La question clé était celle de l’énergie disponible. Sur l’eau, il était possible de profiter de la force des vents ou des courants. Dès que celle-ci n’était plus disponible, il ne restait que la force humaine ou animale : les rameurs dans les galères, les chevaux sur les voies romaines ou les chemins de halage. Cette énergie est toutefois limitée, car l’homme est une « machine » à très faible rendement. Pour vivre, un être humain consomme l’équivalent de 5 kWh par jour pour une production nette d’énergie de 0,5 kWh ! Sur les galères de Louis XIV, les galériens ne pouvaient ramer qu’une trentaine de minutes à pleine vitesse. Il fallait ensuite les abreuver et les nourrir. C’est pour cela que les réels progrès industriels réalisés dès le Moyen-Âge n’ont débouché ni sur une véritable révolution industrielle ni sur une hausse générale du niveau de vie. La vie quotidienne des paysans français du « Grand Siècle » n’était pas très différente de celle de leurs aïeux de l’époque carolingienne. La portée de leurs déplacements était limitée aux espaces accessibles à pied. Seuls les plus riches avaient accès à ce luxe qu’était le cheval.
C’est avec l’arrivée de la machine à vapeur et du chemin de fer que tout a changé, ce que Marx a résumé par la formule suivante : « Le moulin à bras vous donnera la société avec le suzerain ; le moulin à vapeur, la société avec le capitaliste industriel 1. » Même s’il est discutable de pousser à ce point le déterminisme technique, il ne fait pas de doute que la machine à vapeur, grâce à la chaleur tirée du bois ou du charbon, a décuplé l’énergie disponible. Les transformations ont pris du temps. Les premières « machines à feu » de la fin du XVIIe siècle mettront près de cent ans avant de déboucher sur le brevet de James Watt (1769) et près de soixante ans encore pour donner naissance à des locomotives performantes, utilisant la chaudière tubulaire du Français Marc Seguin (1828).

[Questions]
A. Répondez brièvement à ces questions sur le texte consacré à l'énergie disponible :
(i) Combien d'énergie un être humain consomme-t-il chaque jour pour vivre ?
(ii) Pendant combien de temps les galériens de Louis XIV pouvaient-ils ramer à pleine vitesse ?
(iii) En quelle année James Watt a-t-il obtenu son brevet ?
B. Recopiez sans rien changer le texte consacré à l'énergie disponible, en commençant à « C’est avec l’arrivée » et en terminant à « Marc Seguin (1828). ».

[Données disponibles]
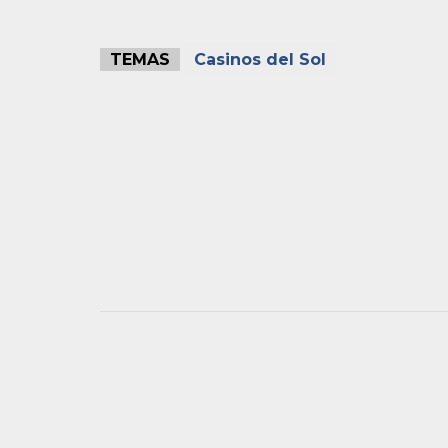
TEMAS
Casinos del Sol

[Corrigé]
A.
(i) L'équivalent de 5 kWh par jour.
(ii) Une trentaine de minutes.
(iii) En 1769.

B.
C’est avec l’arrivée de la machine à vapeur et du chemin de fer que tout a changé, ce que Marx a résumé par la formule suivante : « Le moulin à bras vous donnera la société avec le suzerain ; le moulin à vapeur, la société avec le capitaliste industriel 1. » Même s’il est discutable de pousser à ce point le déterminisme technique, il ne fait pas de doute que la machine à vapeur, grâce à la chaleur tirée du bois ou du charbon, a décuplé l’énergie disponible. Les transformations ont pris du temps. Les premières « machines à feu » de la fin du XVIIe siècle mettront près de cent ans avant de déboucher sur le brevet de James Watt (1769) et près de soixante ans encore pour donner naissance à des locomotives performantes, utilisant la chaudière tubulaire du Français Marc Seguin (1828).